Problem statement: Report how many of the lines below contain the string "makeId", with case significant. Give only the number.
-- Start of Material supplied --
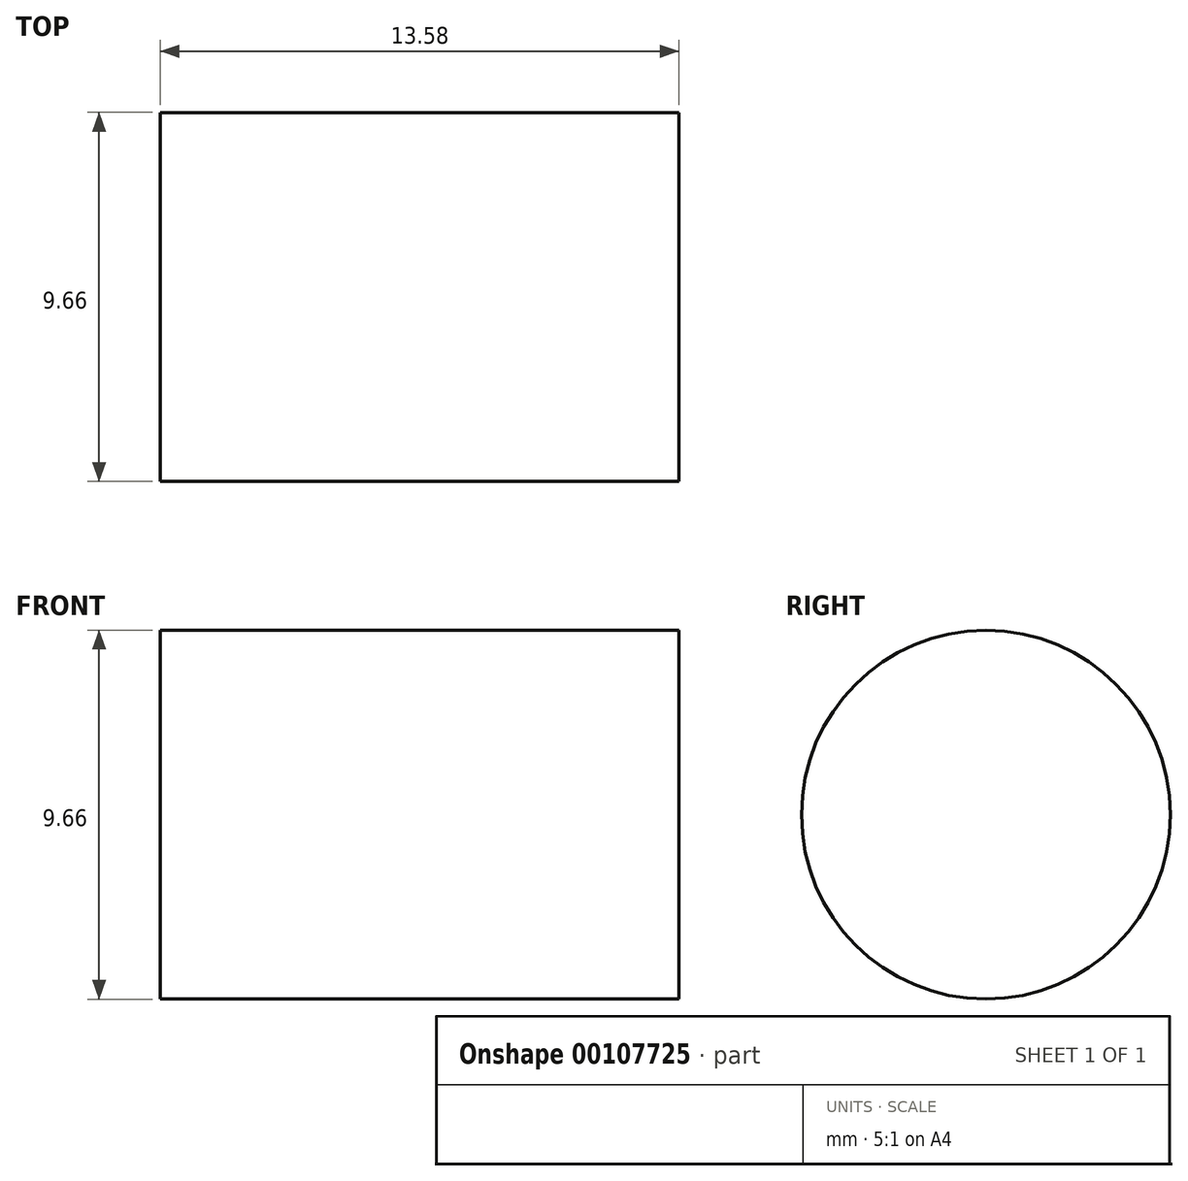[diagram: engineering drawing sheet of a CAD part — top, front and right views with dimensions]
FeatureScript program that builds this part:
annotation { "Feature Type Name" : "Feature", "Feature Type Description" : "" }
export const myFeature = defineFeature(function(context is Context, id is Id, definition is map)
    precondition{}
    {
        {
            var Q0;
            Q0=qCreatedBy(makeId("Right.planeOp"),FACE);
            var sketch = newSketch(context, id + "F0", { "sketchPlane" : qUnion([Q0])});
            skCircle(sketch, "E0", {"center": v(0, 0) * mm, "radius": 4.83 * mm});
            skSolve(sketch);
        }
        {
            var Q0;
            Q0=makeQuery(id+"F0.imprint","IMPRINT",FACE,{"disambiguationData":[TD([[makeQuery(id+"F0.imprint","IMPRINT",EDGE,{"derivedFrom":sQuery(id+"F0.wireOp",EDGE,"E0")}),1.0]])]});
            extrude(context, id + "F1", {"entities" : qUnion([Q0]), "endBound" : BoundingType.SYMMETRIC, "oppositeDirection" : true, "depth" : 13.58 * mm});
        }
    });
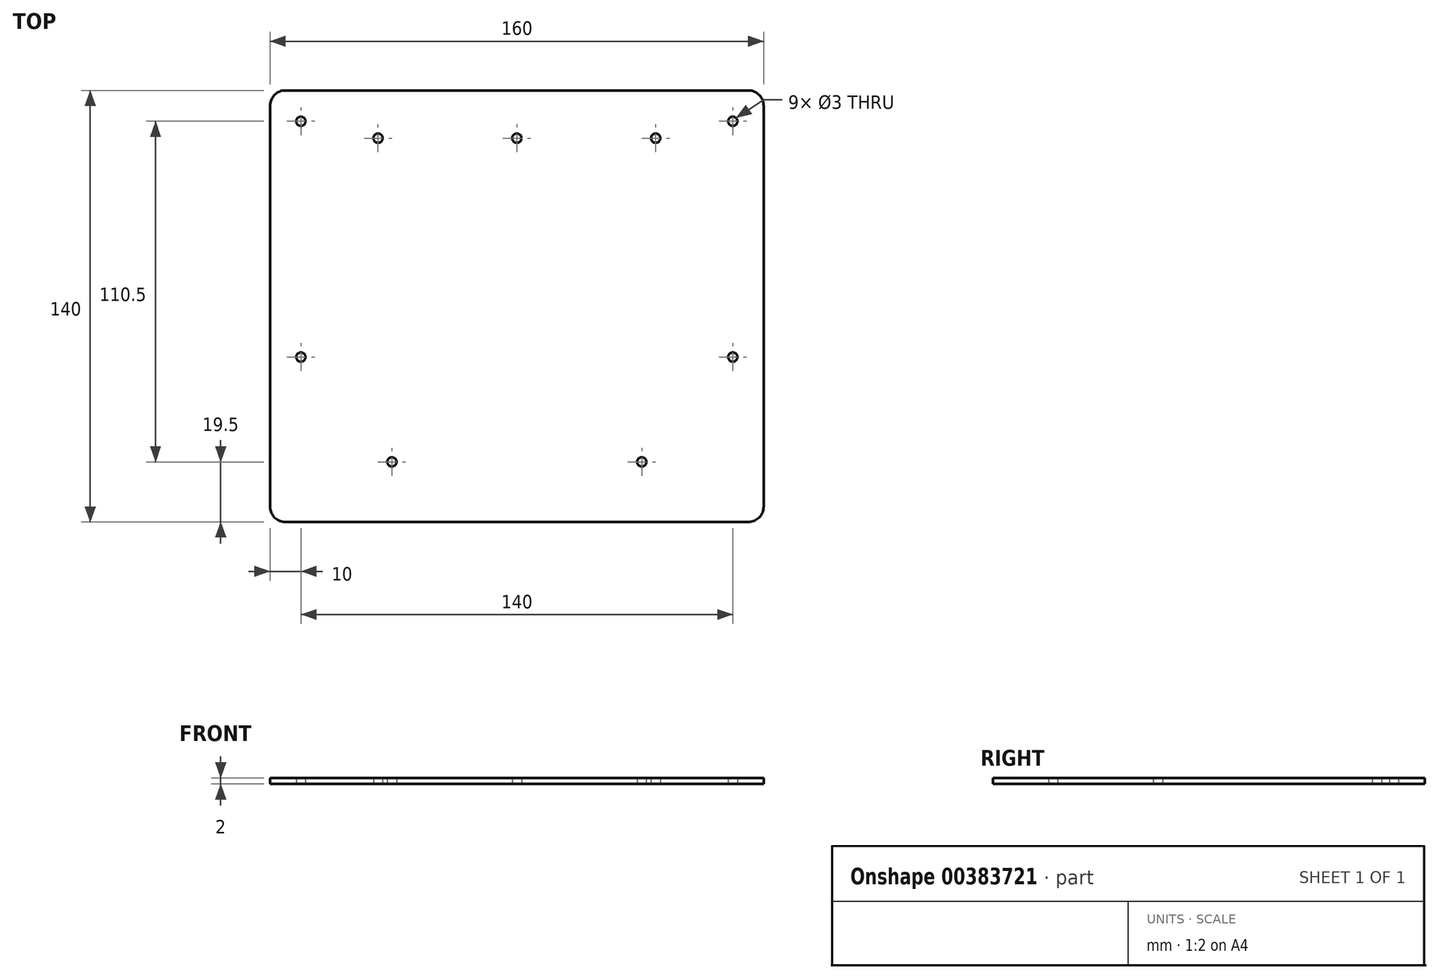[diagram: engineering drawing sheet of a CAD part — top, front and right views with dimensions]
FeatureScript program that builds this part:
annotation { "Feature Type Name" : "Feature", "Feature Type Description" : "" }
export const myFeature = defineFeature(function(context is Context, id is Id, definition is map)
    precondition{}
    {
        {
            var Q0;
            Q0=qCreatedBy(makeId("Top.planeOp"),FACE);
            var sketch = newSketch(context, id + "F0", { "sketchPlane" : qUnion([Q0])});
            skLineSegment(sketch, "E0.bottom", {"start": v(80, -70) * mm, "end": v(-80, -70) * mm});
            skLineSegment(sketch, "E0.top", {"start": v(80, 70) * mm, "end": v(-80, 70) * mm});
            skLineSegment(sketch, "E0.left", {"start": v(80, -70) * mm, "end": v(80, 70) * mm});
            skLineSegment(sketch, "E0.right", {"start": v(-80, -70) * mm, "end": v(-80, 70) * mm});
            skPoint(sketch, "E0.middle", {"position": v(0, 0) * mm});
            skCircle(sketch, "E1", {"center": v(-40.5, -50.5) * mm, "radius": 1.5 * mm});
            skCircle(sketch, "E2", {"center": v(40.5, -50.5) * mm, "radius": 1.5 * mm});
            skLineSegment(sketch, "E3", {"start": v(-246.7, -50.5) * mm, "end": v(233.6, -50.5) * mm, "construction": true});
            skCircle(sketch, "E4", {"center": v(-70, -16.5) * mm, "radius": 1.5 * mm});
            skCircle(sketch, "E5", {"center": v(-70, 60) * mm, "radius": 1.5 * mm});
            skCircle(sketch, "E6", {"center": v(70, 60) * mm, "radius": 1.5 * mm});
            skCircle(sketch, "E7", {"center": v(70, -16.5) * mm, "radius": 1.5 * mm});
            skLineSegment(sketch, "E8", {"start": v(-246.7, -16.5) * mm, "end": v(232.72, -16.5) * mm, "construction": true});
            skLineSegment(sketch, "E9", {"start": v(-70, 170.56) * mm, "end": v(-70, -193.48) * mm, "construction": true});
            skLineSegment(sketch, "E10", {"start": v(-243.9, 60) * mm, "end": v(231.22, 60) * mm, "construction": true});
            skLineSegment(sketch, "E11", {"start": v(70, 171.99) * mm, "end": v(70, -190.3) * mm, "construction": true});
            skLineSegment(sketch, "E12", {"start": v(-243.9, 54.5) * mm, "end": v(232.17, 54.5) * mm, "construction": true});
            skCircle(sketch, "E13", {"center": v(-45, 54.5) * mm, "radius": 1.5 * mm});
            skCircle(sketch, "E14", {"center": v(0, 54.5) * mm, "radius": 1.5 * mm});
            skCircle(sketch, "E15", {"center": v(45, 54.5) * mm, "radius": 1.5 * mm});
            skSolve(sketch);
        }
        {
            var Q0;
            Q0 = qSketchRegion(id + "F0", true);
            extrude(context, id + "F1", {"entities" : qUnion([Q0]), "depth" : 2 * mm});
        }
        {
            var Q0;
            Q0=makeQuery(id+"F1.opExtrude","SWEPT_EDGE",EDGE,{"disambiguationData":[OSD([sQuery(id+"F0.wireOp",EDGE,"E0.bottom"),sQuery(id+"F0.wireOp",EDGE,"E0.left")])]});
            var Q1;
            Q1=makeQuery(id+"F1.opExtrude","SWEPT_EDGE",EDGE,{"disambiguationData":[OSD([sQuery(id+"F0.wireOp",EDGE,"E0.bottom"),sQuery(id+"F0.wireOp",EDGE,"E0.right")])]});
            var Q2;
            Q2=makeQuery(id+"F1.opExtrude","SWEPT_EDGE",EDGE,{"disambiguationData":[OSD([sQuery(id+"F0.wireOp",EDGE,"E0.top"),sQuery(id+"F0.wireOp",EDGE,"E0.right")])]});
            var Q3;
            Q3=makeQuery(id+"F1.opExtrude","SWEPT_EDGE",EDGE,{"disambiguationData":[OSD([sQuery(id+"F0.wireOp",EDGE,"E0.top"),sQuery(id+"F0.wireOp",EDGE,"E0.left")])]});
            fillet(context, id + "F2", {"entities" : qUnion([Q0, Q1, Q2, Q3]), "radius" : 5 * mm, "tangentPropagation" : true, "allowEdgeOverflow" : false});
        }
    });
-- End of Material supplied --
Full output: 2